Microsoft’s plan to implement ChatGPT in its core solutions is still in progress. There’s already information about apps coming to Bing in the first quarter of this year and coming within the Office suite. But ChatGPT is not alone, Microsoft has a new ace up its sleeve.
Its name is VALL-E and it is a language model for text-to-speech synthesis (TTS). Microsoft promises that you only need three seconds of audio recording for the system to emulate your voice.
Microsoft wants AI in everything
Microsoft has a new text-to-speech model that can emulate any voice in just three seconds of recording. One of the most interesting points the company shared in its documentation is that they are developing VALL-E to work with other productive AI models like the GPT-3.

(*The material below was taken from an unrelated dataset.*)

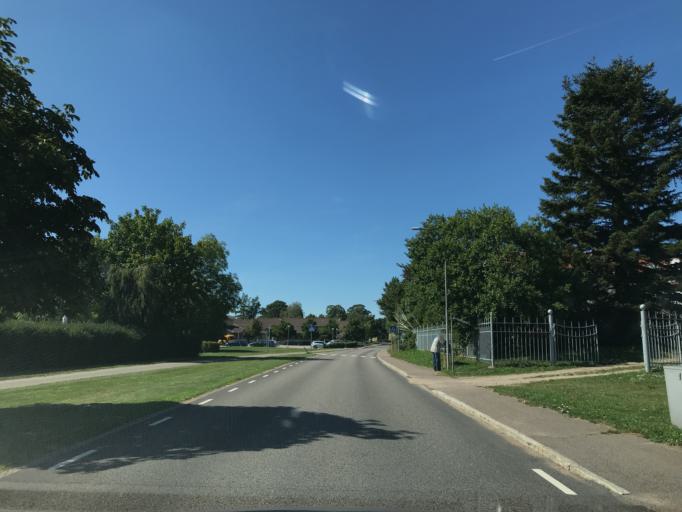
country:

In other words, ChatGPT itself can: provide us with audio results after this model is integrated. “Imitating the voice of Chiquito de la calzada” will be possible as long as the necessary pre-training is done.
The examples Microsoft shows are simply amazing. In them, it shows us what the underlying audio input is, the intermediate steps and the final result of VALL-E. The model not only imitates the sound, but also original rhythm of language and the original pitch on which the audio input was recorded.
This is nothing particularly new, and Google already boasted similar models years ago. But applications of Google’s strongest AIs in popular solutions aren’t as available as Microsoft had planned. In the browser, we will have AI in office automation applications, and as detailed now, this AI will also be voice.